Questo libro l’ho preso qualche settimana fa, in preda alla disperazione, perchè non lo capivo e perchè non dormiva. Ha uno stile di scrittura di tipo americano, mentre lo leggevo mi sembrava di vedere uno di quei programmi doppiati in italiano, dove però in sottofondo viene lasciato l’audio originale.

Il primo capitolo parla di quanto l’autrice sia brava coi bambini, di quanto il suo metodo sia infallibile e tra un esempio e l’altro ti fa capire quanto il primo capitolo sia totalmente inutile.
Poi c’è un capitolo per ogni lettera della parola che racchiude il segreto del suo metodo, ovvero E.A.S.Y..

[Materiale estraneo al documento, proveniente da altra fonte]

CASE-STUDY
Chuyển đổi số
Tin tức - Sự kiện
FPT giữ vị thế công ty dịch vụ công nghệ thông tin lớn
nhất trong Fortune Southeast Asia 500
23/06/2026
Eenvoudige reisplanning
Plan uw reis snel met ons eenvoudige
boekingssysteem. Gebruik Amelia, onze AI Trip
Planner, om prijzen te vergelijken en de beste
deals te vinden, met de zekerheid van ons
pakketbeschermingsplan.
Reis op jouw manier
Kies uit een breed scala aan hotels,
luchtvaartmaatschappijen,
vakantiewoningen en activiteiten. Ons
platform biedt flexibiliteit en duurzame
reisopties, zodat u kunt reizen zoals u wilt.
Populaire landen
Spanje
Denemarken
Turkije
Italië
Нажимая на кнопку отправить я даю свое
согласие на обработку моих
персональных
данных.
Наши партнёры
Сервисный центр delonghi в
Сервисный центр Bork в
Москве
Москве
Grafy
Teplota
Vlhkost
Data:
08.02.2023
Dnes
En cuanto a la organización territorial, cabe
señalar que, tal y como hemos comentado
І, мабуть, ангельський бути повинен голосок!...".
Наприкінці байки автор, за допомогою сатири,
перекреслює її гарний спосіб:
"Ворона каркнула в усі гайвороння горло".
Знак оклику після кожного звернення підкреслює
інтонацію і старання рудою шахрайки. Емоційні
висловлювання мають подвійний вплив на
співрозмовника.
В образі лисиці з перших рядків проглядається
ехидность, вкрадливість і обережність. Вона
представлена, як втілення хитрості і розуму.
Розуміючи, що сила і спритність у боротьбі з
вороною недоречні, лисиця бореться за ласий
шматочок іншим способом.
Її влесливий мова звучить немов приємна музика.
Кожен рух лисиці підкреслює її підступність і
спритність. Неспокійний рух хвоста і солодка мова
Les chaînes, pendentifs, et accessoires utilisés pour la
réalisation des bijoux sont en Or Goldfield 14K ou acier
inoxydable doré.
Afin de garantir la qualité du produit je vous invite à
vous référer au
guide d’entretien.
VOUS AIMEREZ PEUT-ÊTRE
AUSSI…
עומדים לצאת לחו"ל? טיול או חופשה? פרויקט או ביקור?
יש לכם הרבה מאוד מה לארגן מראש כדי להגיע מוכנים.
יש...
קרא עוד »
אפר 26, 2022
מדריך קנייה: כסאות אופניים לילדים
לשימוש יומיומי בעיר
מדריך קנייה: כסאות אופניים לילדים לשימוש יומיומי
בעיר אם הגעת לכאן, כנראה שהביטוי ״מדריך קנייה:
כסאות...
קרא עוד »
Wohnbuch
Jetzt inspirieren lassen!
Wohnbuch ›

L’autrice in soldoni sostiene che è possibile (fin dai primissimi giorni di vita, e su questo nutro qualche dubbio) instaurare una routine flessibile. Ovvero far mangiare il piccolo, poi fare dell’attività (secondo lei un neonato dopo che ha mangiato non ha sonno..) che nel nostro caso va dal cambio del pannolino al bagnetto, e infine farlo addormentare e in quel momento dedicarsi a se stesse.

Ok, nella teoria tutto bellissimo, nella pratica per un neonato lo vedo infattibile.

Ho comunque apprezzato il capitolo sull’allattamento, visti i miei trascorsi, che ho trovato molto aperto. E il capitolo sul sonno, che cerca di trovare una via di mezzo tra chi sostiene di farli piangere allo sfinimento e chi invece accorre al primo vagito. Peccato poi che nella pratica sia comunque sfiancante tornare dal bambino n° volte, prenderlo consolarlo, rimetterlo giù e con buone probabilità tornare 10 secondi dopo. Io ci ho provato con successo la prima settimana, basta però una notte insonne per farti passare la voglia di applicarlo, e finire per tenertelo addosso a cozza vita natural durante, cercando di ricaricare le batterie nei secondi in cui dorme schiacciato su di te.